**Provided text:**
━━━━━━━━━━

Re: More fun with unmounting ESTALE directories.

Chuck Lever <chuck.lever@xxxxxxxxxx> · Mon, 18 Feb 2013 10:36:52 -0500

On Feb 18, 2013, at 7:41 AM, Jeff Layton <jlayton@xxxxxxxxxx> wrote:

> On Mon, 18 Feb 2013 13:25:09 +1100
> NeilBrown <neilb@xxxxxxx> wrote:
> 
>> On Thu, 14 Feb 2013 10:42:30 -0500 Jeff Layton <jlayton@xxxxxxxxxx> wrote:
>> 
>>> On Tue, 12 Feb 2013 11:38:13 +1100
>>> NeilBrown <neilb@xxxxxxx> wrote:
>>> 
>>>> 
>>>> I've been exploring difficulties with unmounting stale directories and
>>>> discovered another bug.
>>>> 
>>>> If I:
>>>> 
>>>> SERVER:  mkdir /foo/bar  #and make sure it is exported
>>>> CLIENT:  mount -o vers=4 server:/foo/bar /mnt
>>>> SERVER:  rm -r /foo
>>>> CLIENT:  > /mnt/baz # gets an error of course
>>>> CLIENT:  ls -l /mnt # error again
>>>> CLIENT:  umount /mnt
>>>> 
>>>> The result of that last command is:
>>>> 
>>>> /mnt was not found in /proc/mounts
>>>> /mnt was not found in /proc/mounts
>>>> 
>>>> Strange?

━━━━━━━━━━

**Job item:** Reproduce everything from "On Feb 18, 2013, at" down to "discovered another bug." in the post on unmounting ESTALE directories, keeping the wording unchanged.

**Transcribed page contents:**
━━━━━━━━━━

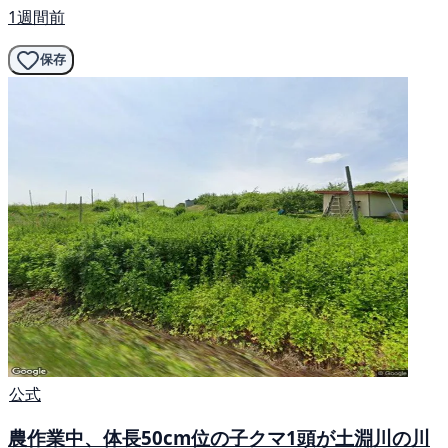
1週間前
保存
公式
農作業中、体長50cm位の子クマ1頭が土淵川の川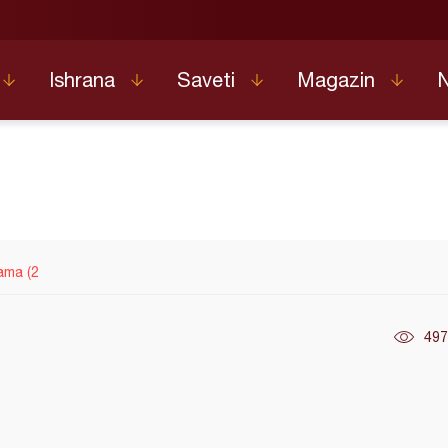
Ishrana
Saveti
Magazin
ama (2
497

━━━━━━━━━━

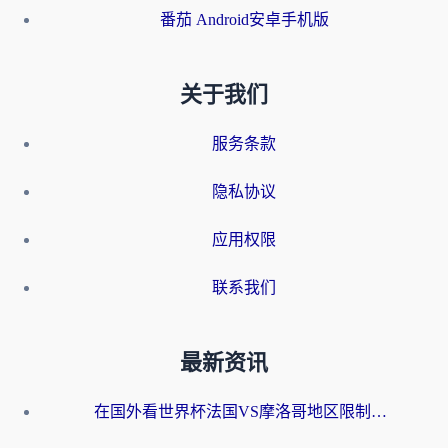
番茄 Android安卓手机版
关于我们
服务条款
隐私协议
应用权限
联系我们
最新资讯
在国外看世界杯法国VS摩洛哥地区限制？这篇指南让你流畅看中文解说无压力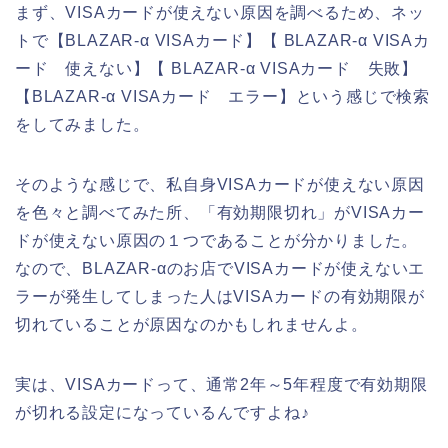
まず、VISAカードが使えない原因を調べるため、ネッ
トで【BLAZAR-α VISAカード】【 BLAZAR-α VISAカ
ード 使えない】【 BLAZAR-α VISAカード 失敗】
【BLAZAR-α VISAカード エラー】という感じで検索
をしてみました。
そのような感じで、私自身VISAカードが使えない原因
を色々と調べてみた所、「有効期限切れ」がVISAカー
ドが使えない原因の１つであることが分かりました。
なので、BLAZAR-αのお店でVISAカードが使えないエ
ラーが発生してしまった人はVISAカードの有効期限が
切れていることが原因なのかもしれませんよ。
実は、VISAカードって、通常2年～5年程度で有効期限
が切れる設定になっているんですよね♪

━━━━━━━━━━

**Solution to the exercise:**
On Feb 18, 2013, at 7:41 AM, Jeff Layton <jlayton@xxxxxxxxxx> wrote:

> On Mon, 18 Feb 2013 13:25:09 +1100
> NeilBrown <neilb@xxxxxxx> wrote:
> 
>> On Thu, 14 Feb 2013 10:42:30 -0500 Jeff Layton <jlayton@xxxxxxxxxx> wrote:
>> 
>>> On Tue, 12 Feb 2013 11:38:13 +1100
>>> NeilBrown <neilb@xxxxxxx> wrote:
>>> 
>>>> 
>>>> I've been exploring difficulties with unmounting stale directories and
>>>> discovered another bug.